Foolishly, I have this wild notion that one day, if the stars align in my favour, I might be able to reduce my Sky subscription. I know, I know. What a crazy, idealistic dreamer I am. But I just feel it ought to be possible to watch television for less than a thousand pounds a year.
I seem to remember, in the dark recesses of my brain, that once upon a time, far away in a wonderful utopia where TVs had big fat buttons, there used to be three channels with everything you wanted to see on them and no more bureaucratic or financial a nightmare to access this simple pleasure than paying a licence fee of a few pounds. Now the licence fee — inflated enough in itself — is the least of your worries as the payments to Sky grow bigger and more inexplicable.
When I first subscribed to get access to all the channels I never want to watch, I distinctly remember the charge being about £20 a month for something called ‘The Original Bundle’.
Before I knew it, The Original Bundle had crept up to £38.50. Every time I rang Sky to complain, they would inform me that to keep ‘my movies’ and ‘all my favourite shows’ I would have to pay through the nose or enter a new contract — or both, as it always turned out.
‘You want to keep your movies and all your favourite shows, don’t you?’ a bossy person would say, in a voice that more than communicated that I would live to rue the day if my answer was no.
‘Y-es, I suppose,’ I would reply, wondering what these favourite shows were. All I ever watch is Law & Order: Special Victims Unit, Family Guy and old reruns of Friends, and even those only keep me mildly entertained. Every now and then I look at ‘my movies’ and once a year I find one I want to watch. And every year I invariably call Sky and ask them to remind me just what it is I am paying all this money for.

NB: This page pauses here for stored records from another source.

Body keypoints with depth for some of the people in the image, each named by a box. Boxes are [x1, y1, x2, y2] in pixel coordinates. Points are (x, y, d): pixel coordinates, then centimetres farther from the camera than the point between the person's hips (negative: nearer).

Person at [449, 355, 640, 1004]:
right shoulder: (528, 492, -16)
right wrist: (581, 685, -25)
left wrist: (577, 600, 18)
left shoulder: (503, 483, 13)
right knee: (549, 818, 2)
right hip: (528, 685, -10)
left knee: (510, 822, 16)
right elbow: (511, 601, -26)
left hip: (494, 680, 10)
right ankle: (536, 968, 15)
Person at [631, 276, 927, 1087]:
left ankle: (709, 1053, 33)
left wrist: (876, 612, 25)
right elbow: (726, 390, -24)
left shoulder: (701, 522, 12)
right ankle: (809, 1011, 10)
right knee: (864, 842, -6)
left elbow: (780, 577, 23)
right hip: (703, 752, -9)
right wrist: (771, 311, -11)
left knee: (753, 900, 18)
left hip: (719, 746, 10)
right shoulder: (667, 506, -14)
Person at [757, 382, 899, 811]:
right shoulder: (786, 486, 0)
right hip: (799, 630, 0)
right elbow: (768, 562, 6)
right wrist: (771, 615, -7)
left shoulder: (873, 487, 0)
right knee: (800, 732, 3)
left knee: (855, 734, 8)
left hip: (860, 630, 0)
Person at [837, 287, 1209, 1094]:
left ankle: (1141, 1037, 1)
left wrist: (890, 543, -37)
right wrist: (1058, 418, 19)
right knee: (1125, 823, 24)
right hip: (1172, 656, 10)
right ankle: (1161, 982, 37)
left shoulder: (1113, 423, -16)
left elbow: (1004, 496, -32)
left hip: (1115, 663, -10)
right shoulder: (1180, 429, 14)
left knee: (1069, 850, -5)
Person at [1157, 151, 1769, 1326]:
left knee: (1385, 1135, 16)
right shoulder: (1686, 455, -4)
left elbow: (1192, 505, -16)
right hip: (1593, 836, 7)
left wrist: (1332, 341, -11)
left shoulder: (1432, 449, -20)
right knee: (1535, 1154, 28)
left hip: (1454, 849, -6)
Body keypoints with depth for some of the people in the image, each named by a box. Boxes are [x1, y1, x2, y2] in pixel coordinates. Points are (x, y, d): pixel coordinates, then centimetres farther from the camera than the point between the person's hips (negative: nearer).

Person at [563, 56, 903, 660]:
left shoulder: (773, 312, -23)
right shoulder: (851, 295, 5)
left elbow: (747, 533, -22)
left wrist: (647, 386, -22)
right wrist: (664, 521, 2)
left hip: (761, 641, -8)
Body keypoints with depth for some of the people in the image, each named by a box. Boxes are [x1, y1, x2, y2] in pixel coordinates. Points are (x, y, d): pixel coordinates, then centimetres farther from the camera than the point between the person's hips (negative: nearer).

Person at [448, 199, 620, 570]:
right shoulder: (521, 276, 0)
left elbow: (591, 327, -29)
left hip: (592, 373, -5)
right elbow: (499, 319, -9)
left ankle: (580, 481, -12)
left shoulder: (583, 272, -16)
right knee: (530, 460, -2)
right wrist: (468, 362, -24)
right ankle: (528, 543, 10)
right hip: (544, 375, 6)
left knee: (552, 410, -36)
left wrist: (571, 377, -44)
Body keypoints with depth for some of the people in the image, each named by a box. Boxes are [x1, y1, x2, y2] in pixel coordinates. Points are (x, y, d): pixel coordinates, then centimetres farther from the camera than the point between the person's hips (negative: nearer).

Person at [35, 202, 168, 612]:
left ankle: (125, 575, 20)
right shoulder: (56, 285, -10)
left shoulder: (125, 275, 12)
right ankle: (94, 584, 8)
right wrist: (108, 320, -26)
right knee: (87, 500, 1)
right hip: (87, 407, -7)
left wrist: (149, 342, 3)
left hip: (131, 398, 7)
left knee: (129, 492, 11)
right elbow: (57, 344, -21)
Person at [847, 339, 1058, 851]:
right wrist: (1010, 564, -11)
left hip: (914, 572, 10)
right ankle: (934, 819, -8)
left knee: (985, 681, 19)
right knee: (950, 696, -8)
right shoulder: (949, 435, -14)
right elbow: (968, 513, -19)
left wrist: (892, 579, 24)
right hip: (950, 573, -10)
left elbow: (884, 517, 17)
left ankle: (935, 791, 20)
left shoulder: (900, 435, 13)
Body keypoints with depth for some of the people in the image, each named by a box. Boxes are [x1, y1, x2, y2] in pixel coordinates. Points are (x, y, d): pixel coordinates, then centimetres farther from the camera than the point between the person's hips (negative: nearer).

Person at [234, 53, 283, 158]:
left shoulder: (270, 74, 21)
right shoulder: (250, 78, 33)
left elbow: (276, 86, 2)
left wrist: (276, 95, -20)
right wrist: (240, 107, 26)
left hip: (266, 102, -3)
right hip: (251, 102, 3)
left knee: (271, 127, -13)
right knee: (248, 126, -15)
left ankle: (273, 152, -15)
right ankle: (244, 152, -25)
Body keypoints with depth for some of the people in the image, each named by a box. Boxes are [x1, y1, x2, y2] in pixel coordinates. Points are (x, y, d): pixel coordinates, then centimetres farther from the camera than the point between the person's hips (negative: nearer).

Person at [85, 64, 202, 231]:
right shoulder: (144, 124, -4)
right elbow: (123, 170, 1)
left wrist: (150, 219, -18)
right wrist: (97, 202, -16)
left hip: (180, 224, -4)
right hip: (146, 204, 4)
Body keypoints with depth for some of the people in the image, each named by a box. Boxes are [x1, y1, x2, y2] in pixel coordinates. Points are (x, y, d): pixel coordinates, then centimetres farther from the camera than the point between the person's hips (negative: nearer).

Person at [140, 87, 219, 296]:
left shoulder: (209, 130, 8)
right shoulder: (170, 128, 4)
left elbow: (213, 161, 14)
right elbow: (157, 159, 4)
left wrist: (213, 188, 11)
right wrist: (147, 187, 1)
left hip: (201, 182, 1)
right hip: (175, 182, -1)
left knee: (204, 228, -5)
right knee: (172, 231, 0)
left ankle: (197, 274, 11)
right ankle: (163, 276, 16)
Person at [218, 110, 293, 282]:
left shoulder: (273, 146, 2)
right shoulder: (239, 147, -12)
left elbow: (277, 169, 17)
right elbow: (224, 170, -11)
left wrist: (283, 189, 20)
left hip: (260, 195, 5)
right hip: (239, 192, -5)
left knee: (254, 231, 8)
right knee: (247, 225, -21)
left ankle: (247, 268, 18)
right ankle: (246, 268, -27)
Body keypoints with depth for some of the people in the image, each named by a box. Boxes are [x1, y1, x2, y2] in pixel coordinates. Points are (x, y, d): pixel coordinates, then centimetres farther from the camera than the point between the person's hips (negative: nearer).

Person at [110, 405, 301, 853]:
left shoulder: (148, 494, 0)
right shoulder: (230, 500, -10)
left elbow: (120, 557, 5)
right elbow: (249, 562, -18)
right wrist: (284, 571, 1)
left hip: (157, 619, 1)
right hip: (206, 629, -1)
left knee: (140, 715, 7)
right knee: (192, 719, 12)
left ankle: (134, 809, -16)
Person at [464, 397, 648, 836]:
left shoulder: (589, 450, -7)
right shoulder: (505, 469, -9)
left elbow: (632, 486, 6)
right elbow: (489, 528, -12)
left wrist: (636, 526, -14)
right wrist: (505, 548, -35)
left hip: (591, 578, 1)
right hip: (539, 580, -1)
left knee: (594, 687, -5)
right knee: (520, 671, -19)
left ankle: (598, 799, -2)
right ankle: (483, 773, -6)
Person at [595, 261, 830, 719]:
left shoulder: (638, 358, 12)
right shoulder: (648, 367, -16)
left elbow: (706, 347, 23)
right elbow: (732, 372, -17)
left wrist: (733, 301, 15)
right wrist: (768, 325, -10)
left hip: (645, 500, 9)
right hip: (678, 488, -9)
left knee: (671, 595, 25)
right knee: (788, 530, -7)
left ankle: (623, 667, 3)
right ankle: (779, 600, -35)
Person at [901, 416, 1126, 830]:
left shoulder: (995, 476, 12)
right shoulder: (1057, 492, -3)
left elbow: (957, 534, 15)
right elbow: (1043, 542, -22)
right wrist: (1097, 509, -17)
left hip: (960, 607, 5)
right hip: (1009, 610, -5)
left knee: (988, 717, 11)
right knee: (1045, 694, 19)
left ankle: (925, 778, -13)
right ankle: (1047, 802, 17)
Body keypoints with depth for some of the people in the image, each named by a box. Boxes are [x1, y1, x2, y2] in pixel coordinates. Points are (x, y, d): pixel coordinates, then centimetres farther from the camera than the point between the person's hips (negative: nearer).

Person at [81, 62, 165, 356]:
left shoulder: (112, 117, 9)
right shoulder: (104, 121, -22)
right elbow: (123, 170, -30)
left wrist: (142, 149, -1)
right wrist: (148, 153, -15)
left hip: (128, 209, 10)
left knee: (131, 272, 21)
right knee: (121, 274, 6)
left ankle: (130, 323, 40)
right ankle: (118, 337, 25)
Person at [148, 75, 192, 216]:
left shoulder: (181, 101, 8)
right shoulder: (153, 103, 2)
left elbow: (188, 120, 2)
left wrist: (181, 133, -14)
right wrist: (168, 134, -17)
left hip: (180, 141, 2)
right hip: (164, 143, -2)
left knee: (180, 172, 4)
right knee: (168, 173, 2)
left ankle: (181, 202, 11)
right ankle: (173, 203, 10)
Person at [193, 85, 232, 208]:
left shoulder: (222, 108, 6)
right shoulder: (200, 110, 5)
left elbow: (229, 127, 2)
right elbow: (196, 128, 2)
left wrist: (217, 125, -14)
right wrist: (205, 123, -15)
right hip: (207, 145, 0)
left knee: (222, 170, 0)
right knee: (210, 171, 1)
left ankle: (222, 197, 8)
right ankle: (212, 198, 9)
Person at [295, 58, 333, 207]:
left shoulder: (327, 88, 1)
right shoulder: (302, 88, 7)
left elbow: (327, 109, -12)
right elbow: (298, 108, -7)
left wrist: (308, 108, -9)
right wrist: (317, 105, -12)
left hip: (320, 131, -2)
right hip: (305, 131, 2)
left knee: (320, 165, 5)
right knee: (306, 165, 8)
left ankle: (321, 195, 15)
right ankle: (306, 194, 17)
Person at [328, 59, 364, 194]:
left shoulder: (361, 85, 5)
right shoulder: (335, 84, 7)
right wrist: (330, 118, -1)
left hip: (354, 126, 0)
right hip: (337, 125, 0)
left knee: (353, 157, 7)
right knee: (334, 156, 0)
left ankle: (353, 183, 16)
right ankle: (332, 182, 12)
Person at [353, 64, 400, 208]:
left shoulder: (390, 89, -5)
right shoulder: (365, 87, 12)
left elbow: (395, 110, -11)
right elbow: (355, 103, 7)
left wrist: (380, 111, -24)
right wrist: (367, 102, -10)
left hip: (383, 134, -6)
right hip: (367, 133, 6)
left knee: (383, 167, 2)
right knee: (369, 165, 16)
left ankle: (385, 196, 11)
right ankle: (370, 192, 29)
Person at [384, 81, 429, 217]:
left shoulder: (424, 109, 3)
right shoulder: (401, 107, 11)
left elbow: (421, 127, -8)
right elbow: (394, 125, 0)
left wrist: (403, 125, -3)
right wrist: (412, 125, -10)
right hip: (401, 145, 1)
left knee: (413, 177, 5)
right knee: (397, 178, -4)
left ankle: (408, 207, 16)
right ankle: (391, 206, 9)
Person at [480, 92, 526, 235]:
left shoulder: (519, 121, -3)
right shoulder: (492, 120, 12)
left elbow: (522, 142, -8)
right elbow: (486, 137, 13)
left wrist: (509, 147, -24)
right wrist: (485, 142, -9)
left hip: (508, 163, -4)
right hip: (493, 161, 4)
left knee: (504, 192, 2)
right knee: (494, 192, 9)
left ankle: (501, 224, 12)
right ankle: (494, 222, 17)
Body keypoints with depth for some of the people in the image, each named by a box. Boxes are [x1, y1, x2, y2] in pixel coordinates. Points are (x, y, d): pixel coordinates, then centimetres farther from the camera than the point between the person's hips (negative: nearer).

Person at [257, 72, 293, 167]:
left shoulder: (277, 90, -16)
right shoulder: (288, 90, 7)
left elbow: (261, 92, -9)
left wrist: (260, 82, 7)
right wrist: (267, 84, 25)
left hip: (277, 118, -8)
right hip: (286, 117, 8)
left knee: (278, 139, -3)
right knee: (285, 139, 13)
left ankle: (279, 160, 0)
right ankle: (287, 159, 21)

During the unhappy duration of this annual call a few years ago, I discovered that my package had somehow morphed from The Original Bundle at £38.50 into ‘Variety With Movies’, costing £48 a month. Yet despite this, I allowed the fellow to persuade me to switch my broadband and landline to Sky as well. This would bring the charge to just £60 a month — for everything! ‘What an incredible bargain,’ I thought, until I put the phone down and realised that it wasn’t.
Then the other day I looked at my bank statement and the Sky charge was £78. Enough! I rang customer services: ‘Press one to add channels, two to take away channels…’ I know their game so I pressed one. If you press two, you never get through.
A cheerful Geordie came on the line. When I told him I wanted to get back to a time when my TV viewing cost less than the GDP of South America, he started to do the regretful voice.
‘You wouldn’t want to lose your movies, or your favourite entertainment channels, would you?’
‘N-o,’ I said, like a naughty schoolchild. ‘But isn’t there some way I could pay less?’
He said he would have to put me through to the number for taking away channels. ‘Oh no! Please, don’t leave me!’ I cried. But he was gone, and a few seconds later an urgent-sounding Scottish lady introduced herself.
‘Miss Kite, what if I told you that you could have all the channels you have now and pay just £37 a month?’
‘I’d say yes, please.’ All I needed to do, she explained, was enter a new year-long contract for my phone and broadband. ‘Well, maybe…’ The broadband is pants, but let’s face it, I’m not going anywhere, I thought. But she must have interpreted the pause as hard-balling.
‘Miss Kite, what if I said you could keep all the channels you have now and have your broadband for just £7.50 a month?’
‘Well, I er…’
‘Miss Kite, what if I said you could keep all the channels you have now and have your broadband for just £2.50 a month?’
‘But you said £7.50 just now. I might have stuck at that.’
‘Miss Kite, what if I said you could keep all the channels you have now and have your broadband for just £2 a month?’
It was clear she wasn’t going to stop until I agreed to something. In the end, we got the whole package with The Original Bundle down to £58.40, for a year. I felt like I had won for about two seconds. Then I put the phone down and realised I hadn’t bought The Original Bundle so much as The Original Swindle.